Zulme karşı oluş, haksızlık karşısında susmama gibi erdemler Müslümanlardan uzak düşünmek mümkün değil. Başörtüsü yasağı protestoları merkezli olarak kurulan İnanç Platformları tarafından şu ana kadar Van’da 23, Sakarya’da 74 ve Kocaeli’de ise neredeyse 2. yıla yaklaşan bir eylemlilik söz konusu. Bunlar insanlık adına sevindirici tepkiler. Zira bu sorunun üstüne bir sünger çekilmek isteniyor ve platform üyeleri Müslümanlar da ısrarla “Unutturmayacağız! Yasak devam ediyor (d)uyuyor musunuz?” diyorlar her hafta kar demeden kış demeden.
Yasak öyle bir zemin oluşturdu ki, yasağın muhataplarından bile “Devletle didişmemek lazım, devlet olmaz diyorsa yapacak bir şey yok!” şeklinde cümleler duymak işten bile değil. Yani yasak ne yazık ki büyük oranda içselleştirilmiş durumda. Durum böyleyken soylu tepkiler veren illere dindarlığıyla meşhur Konya’nın genel itibarıyla Ramazan aylarında katılmakla yetinmesi.

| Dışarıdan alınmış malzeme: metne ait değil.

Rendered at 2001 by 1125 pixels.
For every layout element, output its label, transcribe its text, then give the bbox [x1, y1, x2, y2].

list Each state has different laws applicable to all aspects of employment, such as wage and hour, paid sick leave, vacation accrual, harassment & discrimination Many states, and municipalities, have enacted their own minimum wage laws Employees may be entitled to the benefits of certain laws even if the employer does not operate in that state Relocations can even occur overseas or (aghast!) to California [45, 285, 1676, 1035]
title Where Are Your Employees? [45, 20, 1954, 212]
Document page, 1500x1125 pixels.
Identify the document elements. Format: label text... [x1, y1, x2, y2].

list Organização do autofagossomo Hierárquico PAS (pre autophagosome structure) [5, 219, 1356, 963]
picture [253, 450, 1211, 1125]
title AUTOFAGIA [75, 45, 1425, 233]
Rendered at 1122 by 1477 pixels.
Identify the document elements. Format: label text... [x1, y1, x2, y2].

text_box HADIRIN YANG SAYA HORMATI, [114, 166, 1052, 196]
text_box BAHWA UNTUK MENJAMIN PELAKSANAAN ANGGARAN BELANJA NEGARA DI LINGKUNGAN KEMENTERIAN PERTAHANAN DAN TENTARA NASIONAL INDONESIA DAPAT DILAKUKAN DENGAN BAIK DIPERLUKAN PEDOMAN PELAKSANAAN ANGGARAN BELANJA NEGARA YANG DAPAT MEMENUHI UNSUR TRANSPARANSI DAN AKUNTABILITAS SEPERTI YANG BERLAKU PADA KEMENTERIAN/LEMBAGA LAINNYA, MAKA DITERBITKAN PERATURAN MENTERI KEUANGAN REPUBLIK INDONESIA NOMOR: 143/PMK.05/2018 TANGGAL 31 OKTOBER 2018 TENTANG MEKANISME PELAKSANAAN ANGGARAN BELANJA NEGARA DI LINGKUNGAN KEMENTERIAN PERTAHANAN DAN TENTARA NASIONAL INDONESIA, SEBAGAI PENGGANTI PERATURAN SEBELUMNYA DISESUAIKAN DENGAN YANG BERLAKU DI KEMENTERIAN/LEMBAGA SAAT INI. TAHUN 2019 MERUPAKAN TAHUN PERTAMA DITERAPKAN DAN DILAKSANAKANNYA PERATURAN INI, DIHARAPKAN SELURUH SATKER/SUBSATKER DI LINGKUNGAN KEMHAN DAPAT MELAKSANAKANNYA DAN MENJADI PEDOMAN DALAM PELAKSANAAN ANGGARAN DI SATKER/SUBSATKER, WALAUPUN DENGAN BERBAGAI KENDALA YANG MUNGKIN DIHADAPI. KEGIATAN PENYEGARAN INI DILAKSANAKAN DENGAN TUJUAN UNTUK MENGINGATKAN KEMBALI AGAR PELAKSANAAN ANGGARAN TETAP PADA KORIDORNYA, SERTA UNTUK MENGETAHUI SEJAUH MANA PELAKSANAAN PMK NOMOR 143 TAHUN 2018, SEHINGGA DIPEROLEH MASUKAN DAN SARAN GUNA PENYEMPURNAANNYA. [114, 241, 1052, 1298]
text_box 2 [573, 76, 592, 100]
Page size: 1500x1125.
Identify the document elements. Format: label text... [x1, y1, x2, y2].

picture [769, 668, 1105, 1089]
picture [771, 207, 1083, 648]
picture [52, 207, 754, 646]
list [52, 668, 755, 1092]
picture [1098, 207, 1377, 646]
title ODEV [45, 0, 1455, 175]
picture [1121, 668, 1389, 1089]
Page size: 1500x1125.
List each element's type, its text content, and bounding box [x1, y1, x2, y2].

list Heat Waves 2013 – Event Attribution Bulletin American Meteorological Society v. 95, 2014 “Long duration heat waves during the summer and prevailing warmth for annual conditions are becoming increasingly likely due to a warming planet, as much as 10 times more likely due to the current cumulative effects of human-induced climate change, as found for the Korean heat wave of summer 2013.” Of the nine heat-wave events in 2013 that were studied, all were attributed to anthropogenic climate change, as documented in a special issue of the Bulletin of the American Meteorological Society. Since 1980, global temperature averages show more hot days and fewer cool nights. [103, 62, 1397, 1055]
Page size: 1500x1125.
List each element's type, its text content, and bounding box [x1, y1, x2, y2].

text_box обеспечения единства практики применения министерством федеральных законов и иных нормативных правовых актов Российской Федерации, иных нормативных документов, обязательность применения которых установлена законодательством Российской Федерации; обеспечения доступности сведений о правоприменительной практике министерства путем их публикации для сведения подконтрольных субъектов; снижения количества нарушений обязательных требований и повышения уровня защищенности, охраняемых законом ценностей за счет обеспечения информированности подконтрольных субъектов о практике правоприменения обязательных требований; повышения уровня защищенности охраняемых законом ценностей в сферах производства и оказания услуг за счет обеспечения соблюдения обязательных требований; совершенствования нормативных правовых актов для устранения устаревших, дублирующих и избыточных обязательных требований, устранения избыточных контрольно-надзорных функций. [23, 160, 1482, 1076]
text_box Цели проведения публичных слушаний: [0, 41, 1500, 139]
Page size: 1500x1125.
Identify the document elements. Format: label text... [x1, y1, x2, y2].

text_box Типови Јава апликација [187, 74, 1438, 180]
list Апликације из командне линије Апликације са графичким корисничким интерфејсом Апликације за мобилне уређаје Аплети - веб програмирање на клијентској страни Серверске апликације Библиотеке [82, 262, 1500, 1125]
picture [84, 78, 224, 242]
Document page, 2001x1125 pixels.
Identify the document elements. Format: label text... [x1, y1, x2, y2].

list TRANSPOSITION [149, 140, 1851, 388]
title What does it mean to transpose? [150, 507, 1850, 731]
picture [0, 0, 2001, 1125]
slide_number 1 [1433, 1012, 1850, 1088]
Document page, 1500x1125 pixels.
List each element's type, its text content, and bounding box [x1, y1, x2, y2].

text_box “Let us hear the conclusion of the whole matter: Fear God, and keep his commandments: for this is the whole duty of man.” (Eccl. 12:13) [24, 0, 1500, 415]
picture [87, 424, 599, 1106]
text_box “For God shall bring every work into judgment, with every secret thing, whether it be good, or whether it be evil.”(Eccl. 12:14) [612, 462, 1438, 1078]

Çünkü Konya’da haksızlık karşısında susmayacak bir bilinç var. Bu bilincin göstergelerinden birisi de düzenli olarak vakıf ve derneklerin bir araya gelmeleri, Konya’nın sorunları üzerine kafa yormaları, çözüm üretmeleri ve her yıl düzenledikleri “Ufuk Turu” toplantılarıyla Konya’nın gündemini belirlemeleri şeklinde tezahür ediyor.
Konya’da İnanç Platformu oluşturulursa, bu girişim kapsamlı bir projeye dönüştürülebilir. Türkiye’de yaşanan sorunları Konya’nın gündemine taşıyıp çözümü için gündemi belirleyebilir, diğer illerdeki platformları destekleyebilir ve Platformun iç Anadolu’da yayılması ve kurumlaşmasında rol alabilir. İyiliği emir kötülüğü nehiy kavramını sosyal alanda hâkim kılabilir.
Çeteler dernek adı altında örgütlendiği, suikastlar düzenlediği, “Meclise cumhurbaşkanı seçtirmeyiz!” naralarının atıldığı bir ülkede, her gün onlarca Müslümanın öldürüldüğü, Mescid-i Aksa’nın yıkılması girişimlerinde bulunulduğu bir dünyada yaşarken inancımız bize meskeneti emredecek değil ya!
Bakın sloganımız da hazır: “İnançlıyız, haklıyız, kazanacağız!”